Defense suggests Olvera perjured himself
During cross-examination, the defense played recordings and showed social media posts and messages made on Olvera's accounts that attorneys repeatedly suggested represented confessions for the murder.
Olvera responded either by stating each time that either he did not personally make the statements — which he said could've been made by someone else using his phone — or that they were lyrics to YoungBoy songs that he was not posting or sending in reference to the murders.
When asked by the prosecution during redirect if he had been "fronting" when he appeared to have posted in a message that he had been responsible for a murder at Zelda's nightclub, Olvera again said he had been.
"Yeah, because who would snitch on they self?" he said. "Come on now. Why I would want to go to jail, why would I put that out there for the world to know?"

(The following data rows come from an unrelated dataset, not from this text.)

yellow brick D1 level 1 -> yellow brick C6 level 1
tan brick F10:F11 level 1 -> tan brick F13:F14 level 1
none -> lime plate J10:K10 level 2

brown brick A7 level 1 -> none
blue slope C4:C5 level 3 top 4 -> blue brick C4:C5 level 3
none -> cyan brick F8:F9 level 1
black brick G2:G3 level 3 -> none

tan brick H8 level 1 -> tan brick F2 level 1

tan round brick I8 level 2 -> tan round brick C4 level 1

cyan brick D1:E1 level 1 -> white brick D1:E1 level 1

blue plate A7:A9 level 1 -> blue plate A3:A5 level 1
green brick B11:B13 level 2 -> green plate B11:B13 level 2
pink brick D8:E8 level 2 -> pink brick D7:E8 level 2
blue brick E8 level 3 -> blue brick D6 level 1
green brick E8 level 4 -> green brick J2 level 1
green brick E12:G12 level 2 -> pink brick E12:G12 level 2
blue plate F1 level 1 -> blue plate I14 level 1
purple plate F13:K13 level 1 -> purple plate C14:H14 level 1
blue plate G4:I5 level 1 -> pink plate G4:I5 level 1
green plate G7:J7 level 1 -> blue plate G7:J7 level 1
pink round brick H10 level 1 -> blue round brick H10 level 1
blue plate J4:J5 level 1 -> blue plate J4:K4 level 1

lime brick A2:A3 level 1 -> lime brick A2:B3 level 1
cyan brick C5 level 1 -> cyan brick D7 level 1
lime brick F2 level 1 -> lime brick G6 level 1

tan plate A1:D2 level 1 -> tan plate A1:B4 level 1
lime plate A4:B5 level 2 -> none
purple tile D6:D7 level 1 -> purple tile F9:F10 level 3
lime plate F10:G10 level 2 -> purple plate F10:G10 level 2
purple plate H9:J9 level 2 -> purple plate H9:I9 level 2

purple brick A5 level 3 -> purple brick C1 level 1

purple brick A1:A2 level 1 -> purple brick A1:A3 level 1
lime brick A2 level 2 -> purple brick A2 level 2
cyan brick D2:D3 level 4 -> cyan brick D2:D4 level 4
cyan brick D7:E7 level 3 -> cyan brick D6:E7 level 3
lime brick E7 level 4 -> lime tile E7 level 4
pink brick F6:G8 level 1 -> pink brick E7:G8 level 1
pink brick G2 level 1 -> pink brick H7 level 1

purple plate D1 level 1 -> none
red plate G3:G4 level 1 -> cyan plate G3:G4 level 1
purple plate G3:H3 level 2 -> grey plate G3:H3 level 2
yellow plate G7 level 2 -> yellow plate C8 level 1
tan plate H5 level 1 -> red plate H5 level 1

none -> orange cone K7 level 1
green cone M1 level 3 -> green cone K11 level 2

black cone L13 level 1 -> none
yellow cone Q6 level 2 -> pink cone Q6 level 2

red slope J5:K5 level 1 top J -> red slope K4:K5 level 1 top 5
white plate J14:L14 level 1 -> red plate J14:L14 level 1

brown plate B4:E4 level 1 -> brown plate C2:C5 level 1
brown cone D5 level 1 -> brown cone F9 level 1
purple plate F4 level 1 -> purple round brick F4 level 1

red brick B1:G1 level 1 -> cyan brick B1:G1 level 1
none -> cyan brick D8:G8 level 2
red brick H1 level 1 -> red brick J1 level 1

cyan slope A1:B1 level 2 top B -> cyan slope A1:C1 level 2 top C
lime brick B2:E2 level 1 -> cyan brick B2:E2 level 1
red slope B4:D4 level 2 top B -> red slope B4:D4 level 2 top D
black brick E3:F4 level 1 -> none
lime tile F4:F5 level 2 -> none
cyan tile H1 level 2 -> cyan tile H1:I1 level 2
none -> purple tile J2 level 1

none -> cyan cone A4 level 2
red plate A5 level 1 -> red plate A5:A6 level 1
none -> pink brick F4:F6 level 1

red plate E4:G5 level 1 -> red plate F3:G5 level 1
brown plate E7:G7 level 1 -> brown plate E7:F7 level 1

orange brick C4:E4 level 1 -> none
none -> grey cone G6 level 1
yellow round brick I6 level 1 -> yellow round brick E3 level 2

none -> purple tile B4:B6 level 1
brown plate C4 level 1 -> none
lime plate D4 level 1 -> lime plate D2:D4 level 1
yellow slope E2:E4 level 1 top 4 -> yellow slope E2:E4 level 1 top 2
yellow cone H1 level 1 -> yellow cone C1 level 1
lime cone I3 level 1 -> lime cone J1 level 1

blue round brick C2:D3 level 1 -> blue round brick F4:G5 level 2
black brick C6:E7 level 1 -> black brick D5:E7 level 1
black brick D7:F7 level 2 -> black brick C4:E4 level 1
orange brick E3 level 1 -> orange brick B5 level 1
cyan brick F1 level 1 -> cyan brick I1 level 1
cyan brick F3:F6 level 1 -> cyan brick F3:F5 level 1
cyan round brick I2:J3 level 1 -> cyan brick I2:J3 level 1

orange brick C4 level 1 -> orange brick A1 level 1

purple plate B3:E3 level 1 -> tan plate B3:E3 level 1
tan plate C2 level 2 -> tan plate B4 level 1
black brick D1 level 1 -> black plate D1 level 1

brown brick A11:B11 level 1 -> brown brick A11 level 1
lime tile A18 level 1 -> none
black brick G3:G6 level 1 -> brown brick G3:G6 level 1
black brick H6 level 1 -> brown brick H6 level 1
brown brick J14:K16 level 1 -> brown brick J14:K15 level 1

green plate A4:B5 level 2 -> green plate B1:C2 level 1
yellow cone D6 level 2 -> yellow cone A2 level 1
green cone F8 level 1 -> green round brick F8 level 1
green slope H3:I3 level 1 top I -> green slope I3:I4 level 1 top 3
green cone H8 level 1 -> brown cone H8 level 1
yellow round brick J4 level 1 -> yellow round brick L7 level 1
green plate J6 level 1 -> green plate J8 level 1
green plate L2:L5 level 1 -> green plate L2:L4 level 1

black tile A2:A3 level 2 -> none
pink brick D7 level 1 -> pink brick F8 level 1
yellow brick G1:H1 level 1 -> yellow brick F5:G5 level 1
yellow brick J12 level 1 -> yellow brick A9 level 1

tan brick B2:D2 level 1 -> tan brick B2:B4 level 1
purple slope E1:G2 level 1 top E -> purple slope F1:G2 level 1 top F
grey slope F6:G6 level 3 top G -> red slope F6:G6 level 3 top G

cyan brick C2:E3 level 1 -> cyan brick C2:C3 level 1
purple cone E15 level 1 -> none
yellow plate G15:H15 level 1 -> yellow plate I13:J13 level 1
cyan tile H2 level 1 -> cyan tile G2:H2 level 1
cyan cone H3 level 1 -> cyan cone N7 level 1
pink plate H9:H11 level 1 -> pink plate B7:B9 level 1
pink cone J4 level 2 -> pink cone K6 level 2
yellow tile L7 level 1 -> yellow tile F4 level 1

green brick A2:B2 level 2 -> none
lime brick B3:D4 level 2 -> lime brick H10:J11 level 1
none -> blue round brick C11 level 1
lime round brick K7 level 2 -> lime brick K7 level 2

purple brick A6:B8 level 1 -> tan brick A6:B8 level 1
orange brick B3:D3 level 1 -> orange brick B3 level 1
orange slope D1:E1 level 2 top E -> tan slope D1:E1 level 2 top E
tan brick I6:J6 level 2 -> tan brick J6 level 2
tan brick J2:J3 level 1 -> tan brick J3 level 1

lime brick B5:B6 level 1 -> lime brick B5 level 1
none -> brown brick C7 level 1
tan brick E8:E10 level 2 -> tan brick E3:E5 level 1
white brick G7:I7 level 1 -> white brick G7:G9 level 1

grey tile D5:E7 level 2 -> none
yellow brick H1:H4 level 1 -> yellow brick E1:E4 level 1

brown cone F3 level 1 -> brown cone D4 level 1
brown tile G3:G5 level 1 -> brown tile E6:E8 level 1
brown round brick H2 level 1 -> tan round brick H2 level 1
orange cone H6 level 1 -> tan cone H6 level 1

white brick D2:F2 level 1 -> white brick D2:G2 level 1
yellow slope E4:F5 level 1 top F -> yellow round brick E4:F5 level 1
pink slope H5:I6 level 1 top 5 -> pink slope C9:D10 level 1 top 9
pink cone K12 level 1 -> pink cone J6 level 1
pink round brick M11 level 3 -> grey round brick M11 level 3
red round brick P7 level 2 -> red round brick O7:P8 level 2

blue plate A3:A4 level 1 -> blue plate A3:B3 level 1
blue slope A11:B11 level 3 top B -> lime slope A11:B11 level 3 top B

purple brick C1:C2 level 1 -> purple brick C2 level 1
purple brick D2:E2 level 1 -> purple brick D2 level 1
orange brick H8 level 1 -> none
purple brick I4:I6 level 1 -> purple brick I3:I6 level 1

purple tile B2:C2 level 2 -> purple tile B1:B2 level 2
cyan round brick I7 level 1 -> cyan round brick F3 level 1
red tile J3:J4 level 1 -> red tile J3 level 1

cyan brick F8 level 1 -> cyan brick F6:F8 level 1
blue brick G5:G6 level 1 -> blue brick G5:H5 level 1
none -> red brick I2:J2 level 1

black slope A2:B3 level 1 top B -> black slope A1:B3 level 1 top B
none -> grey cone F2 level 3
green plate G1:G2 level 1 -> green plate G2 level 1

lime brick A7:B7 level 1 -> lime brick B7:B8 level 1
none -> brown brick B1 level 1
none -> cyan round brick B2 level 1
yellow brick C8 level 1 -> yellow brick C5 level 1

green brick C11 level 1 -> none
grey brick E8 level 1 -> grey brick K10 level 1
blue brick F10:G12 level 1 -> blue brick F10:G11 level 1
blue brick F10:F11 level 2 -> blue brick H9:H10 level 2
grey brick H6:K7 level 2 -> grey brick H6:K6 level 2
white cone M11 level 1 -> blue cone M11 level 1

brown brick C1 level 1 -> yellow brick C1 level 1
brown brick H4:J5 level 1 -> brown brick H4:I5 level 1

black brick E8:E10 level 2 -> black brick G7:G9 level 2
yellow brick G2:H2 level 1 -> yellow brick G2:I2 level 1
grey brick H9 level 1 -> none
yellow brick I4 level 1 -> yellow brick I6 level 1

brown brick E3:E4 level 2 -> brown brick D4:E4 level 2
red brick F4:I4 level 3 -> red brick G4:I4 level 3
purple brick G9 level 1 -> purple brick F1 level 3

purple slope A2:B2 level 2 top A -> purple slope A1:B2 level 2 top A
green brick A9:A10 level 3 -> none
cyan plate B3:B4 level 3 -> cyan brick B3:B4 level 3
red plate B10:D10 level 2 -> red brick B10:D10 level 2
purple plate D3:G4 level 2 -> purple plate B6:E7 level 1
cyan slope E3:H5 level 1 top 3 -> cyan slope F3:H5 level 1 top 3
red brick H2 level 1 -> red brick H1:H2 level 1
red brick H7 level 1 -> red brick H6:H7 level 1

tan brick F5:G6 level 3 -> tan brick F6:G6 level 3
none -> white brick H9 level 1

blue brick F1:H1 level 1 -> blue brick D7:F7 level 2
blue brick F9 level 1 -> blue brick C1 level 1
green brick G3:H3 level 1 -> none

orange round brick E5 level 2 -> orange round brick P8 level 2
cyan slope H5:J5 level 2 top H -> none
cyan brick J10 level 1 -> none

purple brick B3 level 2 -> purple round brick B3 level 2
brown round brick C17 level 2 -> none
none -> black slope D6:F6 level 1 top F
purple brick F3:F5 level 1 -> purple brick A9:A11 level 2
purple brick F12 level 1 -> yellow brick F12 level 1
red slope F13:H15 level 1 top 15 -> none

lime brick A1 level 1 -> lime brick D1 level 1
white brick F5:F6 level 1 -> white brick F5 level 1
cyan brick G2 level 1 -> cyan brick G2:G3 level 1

The prosecution also asked Olvera if he killed every single person in the car except for [Larin-Garcia]. When he again denied doing so, the prosecution asked about [Larin-Garcia] and why he had not wanted to say for sure if that had been the person who had pulled the pistol during the fight.
"Because I didn't want to snitch," he said. "I ain't going to take the stand and I don't want to ride upon nobody and I don't wish jail upon nobody."
But when the defense asked if Olvera had just admitted that he had lied about not knowing Larin-Garcia, Olvera responded "I didn't admit nothing. Come on now, you can't break me, dog."
The defense then asked if Olvera had been "keeping it real" when he said that he had been in a confrontation with Montgomery two months before the murder when he had previously told a police investigator that confrontation had happened two weeks before.
"Yeah," Olvera responded. "I kept it real and I keep it real now.... You can't break me dog, you can't even try to because it isn't going to work because I keep it real. You can't break a real one. The real ones sit behind the cell."
Olvera also denied making up the story about losing his phone in the fight with Larin-Garcia. The day ended with Olvera being dismissed from the stand, although the judge said he could be recalled to testify further later in the trial.
*Correction: A previous version of this article misstated who was dismissed from the stand after testifying. It was Olvera.